Antroquinonol at all dose levels, administered daily for 4 weeks, was generally found to be safe and tolerable. The AEs were mainly gastrointestinal, including diarrhea, vomiting and nausea. Since no DLTs occurred in this study, the MTD could not be determined. The overall response was stable disease in 3 patients and progressive disease in 7 patients. Among the 5 patients in the 600-mg dose level, 3 patients were evaluable for treatment response and 2 achieved stable disease for >3 months. However, these data should be interpreted with caution due to the limited number of patients in this study.
It may have been preferable to perform tissue biopsy and/or serum biomarker examination during antroquinonol treatment to document its effects on signal transduction pathways or tumor cell cycles when the patients were under different dose levels. However, this part was omitted, as only few patients with different dose levels of treatment were expected to be evaluable and it was difficult to persuade patients to undergo another tissue biopsy or further blood tests for biomarker studies. In addition, biomarker studies, including tissue sample studies that will be performed in the phase II study, would be more appropriate, as higher patient numbers and more biomarker findings may be correlated with treatment efficacy.
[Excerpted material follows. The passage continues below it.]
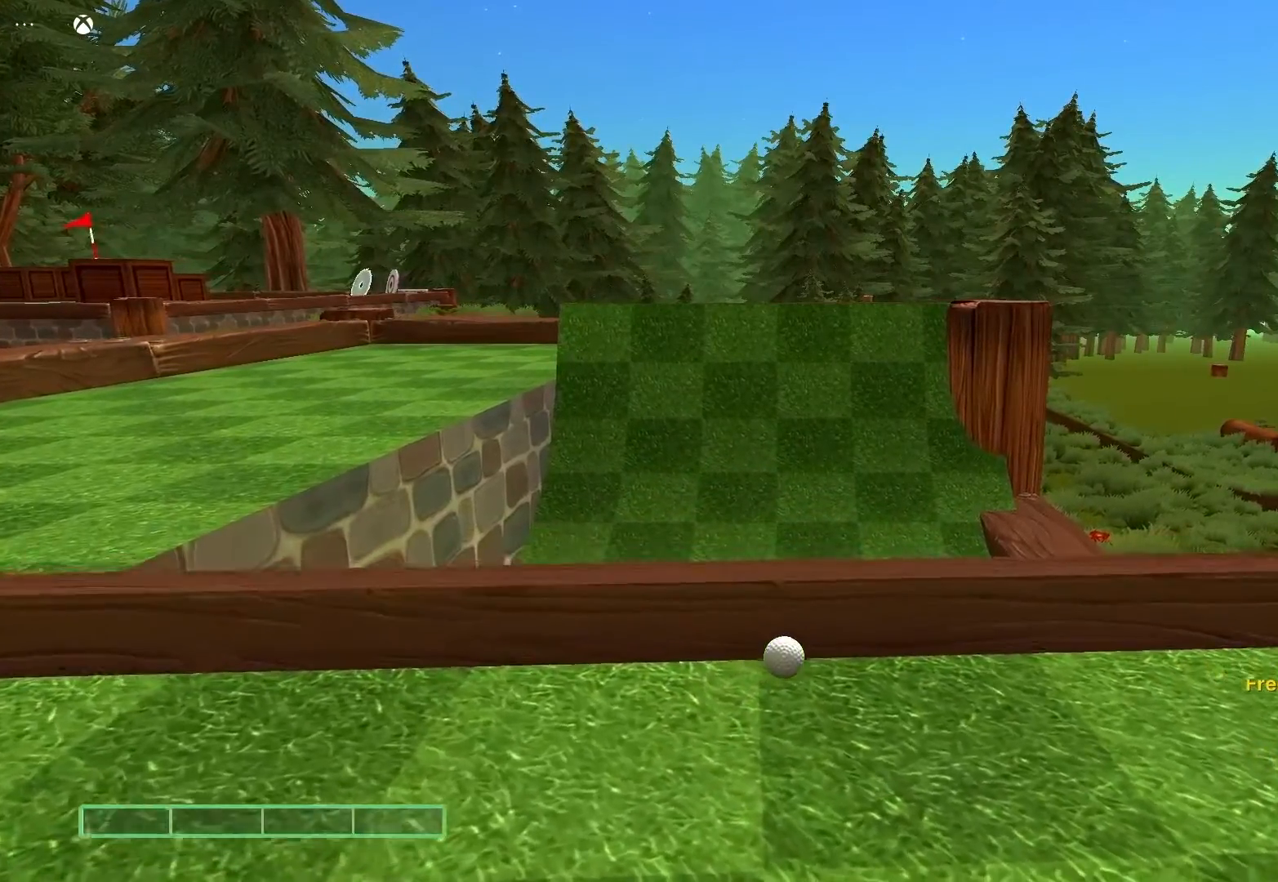
{"buttons": [], "left_stick": "center", "right_stick": "center", "events": []}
In conclusion, antroquinonol administered up to a dose level of 600 mg daily for 4 weeks was generally safe and tolerable, as no particular safety concerns or DLTs were identified in the present study. Progression of antroquinonol to further clinical development is required. The data generated from the safety and PK profiles in this study support further studies of antroquinonol in a larger number of cancer patients. The recommended phase II dose is at least 600 mg daily, since DLTs did not occur in the present study.
The authors would like to thank the participating patients and their families, as well as Dr Howard Cheng (Clinical Research R&D, Golden Biotechnology Corp., New Taipei, Taiwan) for his contribution to this study.